# [Задание]
Измените фрагмент предоставленного текста, который начинается со слов «Собрал котелки, затянул» и заканчивается словами «почти двадцать лет.», заменив «котелки» на «кружки». Приведите этот фрагмент целиком с внесенной заменой.

Ничего нет. Ржавый крест в траве.
«Шупень старый был убит».
Это, конечно, не та могила.
Кто такой Шупень, неизвестно. А Михаил Матвеевич Вознов – муж сестры матери. Он жил и крестьянствовал здесь. В трудное время купил у Твардовских платяной шкаф и комод. Рожь не уродилась, и семья сидела без хлеба. И вот эти вещи, которые, как пишет Иван Трифонович, «облагораживали наше жилище», превратились в муку, в хлеб.
Когда семью кузнеца и земледельца «раскулачили» и выслали на Урал, а непокорные сыновья Константин и Иван несколько раз подавались в бега, да и сам Трифон Гордеевич сумел уйти вместе с маленьким Павлом, в один из побегов во дворе милиции братья вдруг столкнулись с ковалевским жителем Михайло Возновым. Он был дряхл, болен и обречен.
«Непослушными дрожащими руками, роняя старческую слезу, он, покопавшись в своем мешочке, отыскал завалявшийся кусочек смоленского сала и разделил его с нами». В тех краях один из героев первого стихотворения Твардовского и сгинул, как и тысячи таких же тружеников, крестьян, превращенных стальною волею в рабов на железнодорожных погрузках-разгрузках, в шахтах, на лесоповале.
Нечаянно я поминал его здесь, на лесной глухой дороге.
Собрал котелки, затянул рюкзак и двинулся дальше.
За первым стихотворением должен был появиться и родовой дом поэта. Долго к нему шел. С того лета, когда косец под серебристым тополем рассказывал мне про окрестности, минуло почти двадцать лет.
Призрачная дорога все-таки привела меня на окраину Сельца, где женщина лет сорока, в платке, красной кофте и темной юбке, отчаянно косила отаву. Говорила она со мной с явной опаской, то и дело оглядываясь на деревню, словно примериваясь, далеко ли, услышат ли, если что. Я уточнил, действительно ли от Ляхова до Сельца пять километров? Она подтвердила. Выходило, что в час я делал по километру. Пять часов добирался! Расстояния местности то огромны, то мгновенны.

# [Исходные данные]
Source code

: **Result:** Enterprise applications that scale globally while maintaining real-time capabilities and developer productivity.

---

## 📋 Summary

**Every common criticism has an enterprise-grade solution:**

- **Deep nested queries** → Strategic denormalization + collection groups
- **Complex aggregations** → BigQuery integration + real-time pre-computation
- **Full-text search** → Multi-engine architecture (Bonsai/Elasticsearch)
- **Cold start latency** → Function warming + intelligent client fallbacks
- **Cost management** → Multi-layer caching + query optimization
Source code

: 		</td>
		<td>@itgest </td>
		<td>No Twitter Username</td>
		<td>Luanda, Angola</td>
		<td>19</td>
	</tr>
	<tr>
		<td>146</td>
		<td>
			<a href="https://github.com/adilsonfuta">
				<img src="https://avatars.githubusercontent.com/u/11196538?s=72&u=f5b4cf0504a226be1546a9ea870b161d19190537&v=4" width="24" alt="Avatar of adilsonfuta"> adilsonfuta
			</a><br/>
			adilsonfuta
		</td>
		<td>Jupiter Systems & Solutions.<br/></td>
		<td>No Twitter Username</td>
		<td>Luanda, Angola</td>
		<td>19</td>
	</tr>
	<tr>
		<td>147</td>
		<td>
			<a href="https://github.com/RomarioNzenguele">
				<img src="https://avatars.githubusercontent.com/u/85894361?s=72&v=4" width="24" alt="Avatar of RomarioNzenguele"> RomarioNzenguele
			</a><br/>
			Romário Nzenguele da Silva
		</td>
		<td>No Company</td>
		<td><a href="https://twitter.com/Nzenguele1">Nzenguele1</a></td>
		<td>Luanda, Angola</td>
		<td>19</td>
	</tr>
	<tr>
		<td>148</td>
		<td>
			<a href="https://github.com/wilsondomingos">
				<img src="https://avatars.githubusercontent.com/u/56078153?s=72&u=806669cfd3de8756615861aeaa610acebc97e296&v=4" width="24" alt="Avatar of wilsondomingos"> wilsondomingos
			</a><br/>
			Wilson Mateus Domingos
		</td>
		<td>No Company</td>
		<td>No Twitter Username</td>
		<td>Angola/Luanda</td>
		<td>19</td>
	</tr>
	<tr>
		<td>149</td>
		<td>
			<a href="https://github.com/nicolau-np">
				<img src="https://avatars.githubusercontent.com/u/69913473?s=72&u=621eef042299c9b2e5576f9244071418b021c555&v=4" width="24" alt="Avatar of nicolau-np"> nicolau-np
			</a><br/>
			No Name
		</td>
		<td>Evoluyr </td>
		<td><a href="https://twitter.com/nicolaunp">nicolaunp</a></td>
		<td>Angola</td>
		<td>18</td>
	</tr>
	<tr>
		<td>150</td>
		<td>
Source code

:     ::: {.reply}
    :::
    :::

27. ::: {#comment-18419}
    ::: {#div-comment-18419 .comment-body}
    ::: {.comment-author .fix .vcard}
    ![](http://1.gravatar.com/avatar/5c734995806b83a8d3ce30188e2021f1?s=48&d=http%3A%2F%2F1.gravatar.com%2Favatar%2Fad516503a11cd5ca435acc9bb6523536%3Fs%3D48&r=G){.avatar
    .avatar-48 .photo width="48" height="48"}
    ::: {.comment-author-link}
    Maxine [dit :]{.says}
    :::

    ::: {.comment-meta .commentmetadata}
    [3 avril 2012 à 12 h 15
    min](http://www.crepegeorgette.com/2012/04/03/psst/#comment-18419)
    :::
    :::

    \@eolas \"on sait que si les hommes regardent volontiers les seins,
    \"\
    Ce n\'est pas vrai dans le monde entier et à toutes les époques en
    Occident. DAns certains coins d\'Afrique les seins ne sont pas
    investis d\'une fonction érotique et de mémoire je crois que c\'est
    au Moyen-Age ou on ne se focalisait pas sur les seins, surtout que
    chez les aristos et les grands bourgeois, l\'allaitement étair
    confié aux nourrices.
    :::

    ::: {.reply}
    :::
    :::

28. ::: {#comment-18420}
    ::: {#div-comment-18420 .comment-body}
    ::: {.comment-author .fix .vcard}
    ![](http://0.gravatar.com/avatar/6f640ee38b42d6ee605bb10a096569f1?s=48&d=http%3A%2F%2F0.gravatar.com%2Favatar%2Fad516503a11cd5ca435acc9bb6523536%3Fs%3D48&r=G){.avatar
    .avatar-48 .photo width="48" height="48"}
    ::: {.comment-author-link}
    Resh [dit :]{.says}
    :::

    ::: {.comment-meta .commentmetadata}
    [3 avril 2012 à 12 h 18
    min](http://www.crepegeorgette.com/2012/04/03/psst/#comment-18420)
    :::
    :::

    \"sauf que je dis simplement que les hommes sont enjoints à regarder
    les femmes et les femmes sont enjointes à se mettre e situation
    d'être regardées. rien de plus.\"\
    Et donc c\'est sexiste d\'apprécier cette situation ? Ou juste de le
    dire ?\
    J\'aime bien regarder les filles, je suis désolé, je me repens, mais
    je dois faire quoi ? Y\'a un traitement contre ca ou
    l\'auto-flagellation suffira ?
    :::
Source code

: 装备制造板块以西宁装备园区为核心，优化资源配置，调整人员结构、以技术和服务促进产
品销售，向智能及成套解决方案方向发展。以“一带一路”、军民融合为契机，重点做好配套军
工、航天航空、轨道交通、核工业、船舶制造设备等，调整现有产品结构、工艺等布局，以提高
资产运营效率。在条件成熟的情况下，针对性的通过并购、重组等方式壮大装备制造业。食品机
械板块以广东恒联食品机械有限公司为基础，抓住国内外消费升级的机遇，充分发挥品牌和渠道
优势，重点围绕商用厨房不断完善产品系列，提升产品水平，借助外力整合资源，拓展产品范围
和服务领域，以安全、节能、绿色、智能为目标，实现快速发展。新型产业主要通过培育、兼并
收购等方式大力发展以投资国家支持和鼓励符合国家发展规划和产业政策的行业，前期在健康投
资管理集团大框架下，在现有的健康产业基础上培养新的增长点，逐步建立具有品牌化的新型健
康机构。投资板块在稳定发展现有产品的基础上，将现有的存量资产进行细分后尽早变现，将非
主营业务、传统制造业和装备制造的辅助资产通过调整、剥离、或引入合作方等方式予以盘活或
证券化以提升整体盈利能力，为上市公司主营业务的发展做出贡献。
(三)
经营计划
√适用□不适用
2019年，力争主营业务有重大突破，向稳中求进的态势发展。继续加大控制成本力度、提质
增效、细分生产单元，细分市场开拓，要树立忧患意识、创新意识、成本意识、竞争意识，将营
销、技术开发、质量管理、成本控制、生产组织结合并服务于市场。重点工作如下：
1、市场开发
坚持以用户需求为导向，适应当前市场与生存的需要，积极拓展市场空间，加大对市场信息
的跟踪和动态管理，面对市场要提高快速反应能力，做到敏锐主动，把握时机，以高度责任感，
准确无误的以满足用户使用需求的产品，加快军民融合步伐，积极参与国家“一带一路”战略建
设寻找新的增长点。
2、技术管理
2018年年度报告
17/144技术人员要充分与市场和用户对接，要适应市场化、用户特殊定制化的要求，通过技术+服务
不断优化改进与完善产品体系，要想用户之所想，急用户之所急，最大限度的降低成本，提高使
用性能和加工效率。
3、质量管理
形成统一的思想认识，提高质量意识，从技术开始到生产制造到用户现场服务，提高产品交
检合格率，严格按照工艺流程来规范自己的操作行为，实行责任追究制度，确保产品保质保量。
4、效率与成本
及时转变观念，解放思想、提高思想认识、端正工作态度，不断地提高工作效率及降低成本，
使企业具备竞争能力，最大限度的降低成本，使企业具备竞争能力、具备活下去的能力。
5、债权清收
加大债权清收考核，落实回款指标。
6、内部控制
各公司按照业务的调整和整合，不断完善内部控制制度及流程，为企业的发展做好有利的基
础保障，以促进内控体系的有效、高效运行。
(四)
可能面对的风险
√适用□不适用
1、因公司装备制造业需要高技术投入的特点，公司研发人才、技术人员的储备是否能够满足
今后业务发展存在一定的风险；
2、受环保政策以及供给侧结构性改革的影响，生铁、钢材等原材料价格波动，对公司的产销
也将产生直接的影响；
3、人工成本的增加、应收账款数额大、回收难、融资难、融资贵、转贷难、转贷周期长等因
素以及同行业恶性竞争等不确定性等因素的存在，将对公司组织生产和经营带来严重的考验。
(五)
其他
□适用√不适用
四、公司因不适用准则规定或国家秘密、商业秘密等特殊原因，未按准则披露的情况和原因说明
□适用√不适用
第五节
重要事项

# [Ответ на задание]
Собрал кружки, затянул рюкзак и двинулся дальше.
За первым стихотворением должен был появиться и родовой дом поэта. Долго к нему шел. С того лета, когда косец под серебристым тополем рассказывал мне про окрестности, минуло почти двадцать лет.